● REQUIRED WORK
Begin with the line where "West Virginia Division of Natural Resources" appears. Set down that line and the rest of the records below it exactly as given.

LISTED ENTRIES below:

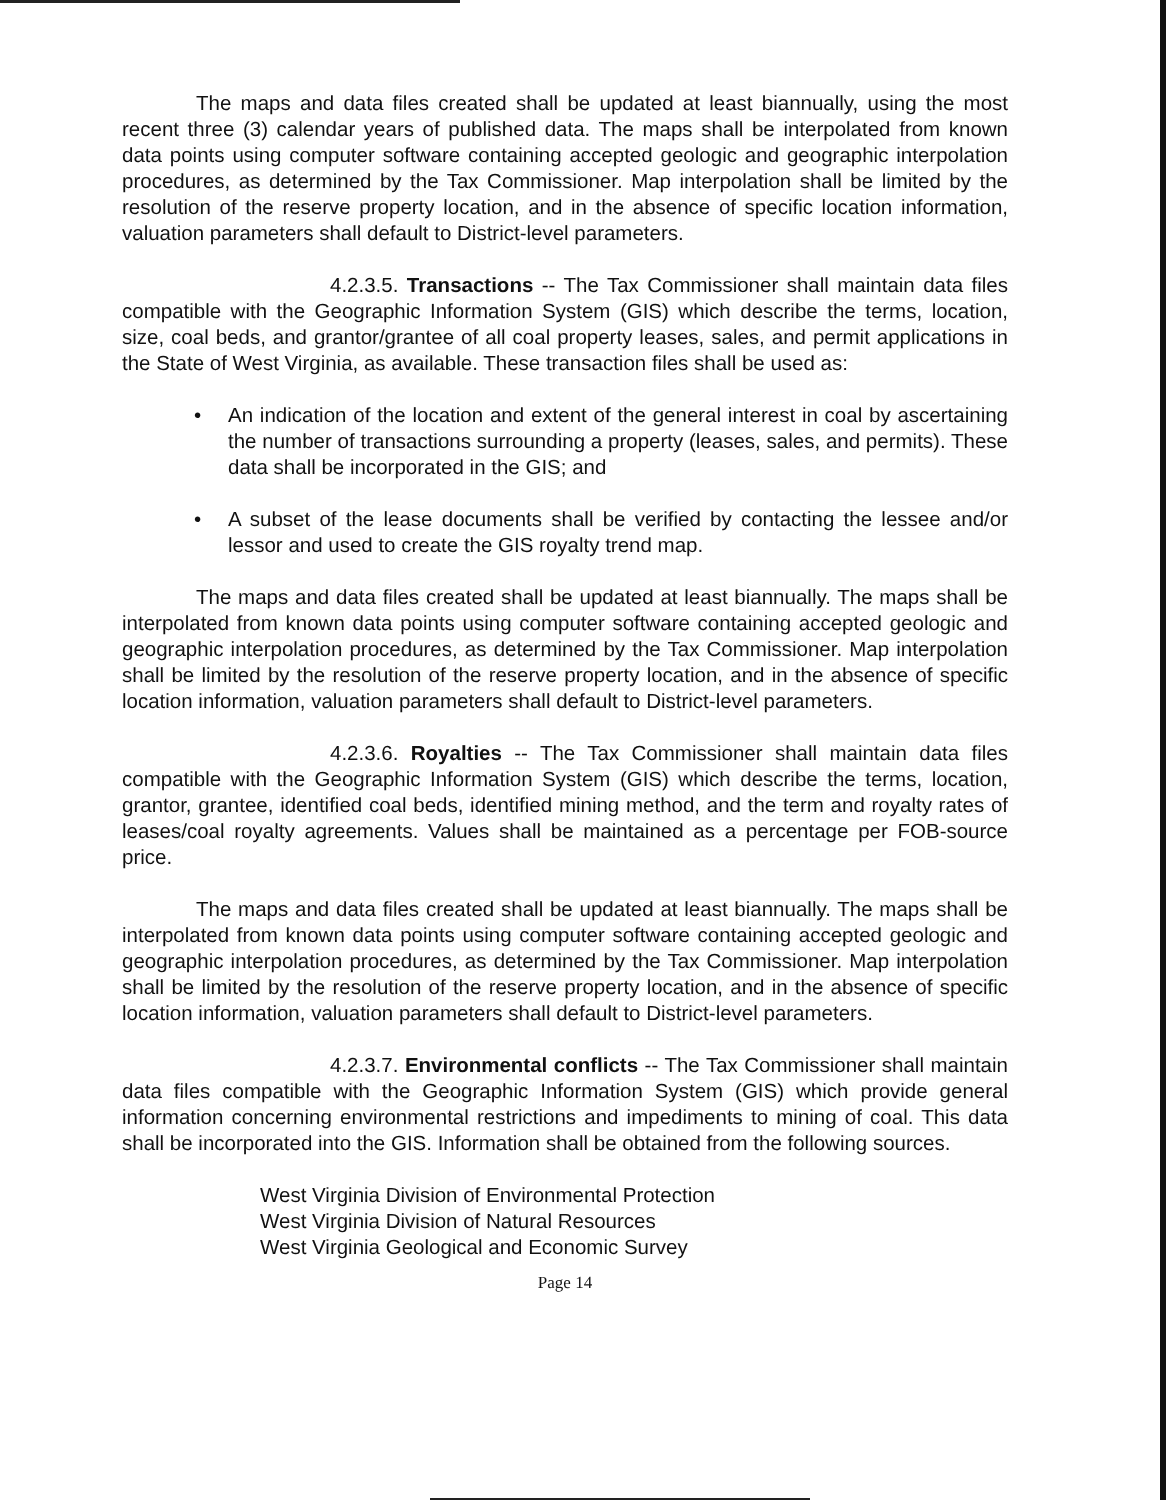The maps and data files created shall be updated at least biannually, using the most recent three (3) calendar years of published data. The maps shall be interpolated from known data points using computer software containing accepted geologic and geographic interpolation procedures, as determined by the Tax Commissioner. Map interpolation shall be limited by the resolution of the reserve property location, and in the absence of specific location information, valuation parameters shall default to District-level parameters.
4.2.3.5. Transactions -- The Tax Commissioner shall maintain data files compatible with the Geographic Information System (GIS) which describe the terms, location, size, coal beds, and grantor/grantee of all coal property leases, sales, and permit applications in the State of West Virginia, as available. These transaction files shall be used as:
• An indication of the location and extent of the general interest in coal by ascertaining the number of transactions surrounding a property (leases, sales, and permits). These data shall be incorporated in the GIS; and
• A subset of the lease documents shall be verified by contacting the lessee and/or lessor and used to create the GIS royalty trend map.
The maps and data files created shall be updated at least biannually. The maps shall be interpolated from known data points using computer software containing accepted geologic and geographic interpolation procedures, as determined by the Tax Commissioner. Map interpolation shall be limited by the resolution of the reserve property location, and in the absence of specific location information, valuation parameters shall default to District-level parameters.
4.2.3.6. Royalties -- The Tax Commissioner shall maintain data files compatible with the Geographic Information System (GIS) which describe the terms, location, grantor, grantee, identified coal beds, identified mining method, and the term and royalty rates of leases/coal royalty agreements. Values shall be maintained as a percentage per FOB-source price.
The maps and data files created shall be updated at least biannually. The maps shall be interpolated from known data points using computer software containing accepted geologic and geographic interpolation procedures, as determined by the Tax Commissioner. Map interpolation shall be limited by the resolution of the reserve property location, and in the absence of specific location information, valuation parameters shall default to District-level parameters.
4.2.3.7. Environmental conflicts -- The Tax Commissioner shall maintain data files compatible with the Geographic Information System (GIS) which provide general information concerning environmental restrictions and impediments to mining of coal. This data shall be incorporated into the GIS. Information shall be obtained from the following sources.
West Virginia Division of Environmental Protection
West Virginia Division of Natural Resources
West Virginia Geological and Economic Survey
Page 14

End of LISTED ENTRIES.

● SOLUTION
West Virginia Division of Natural Resources
West Virginia Geological and Economic Survey
Page 14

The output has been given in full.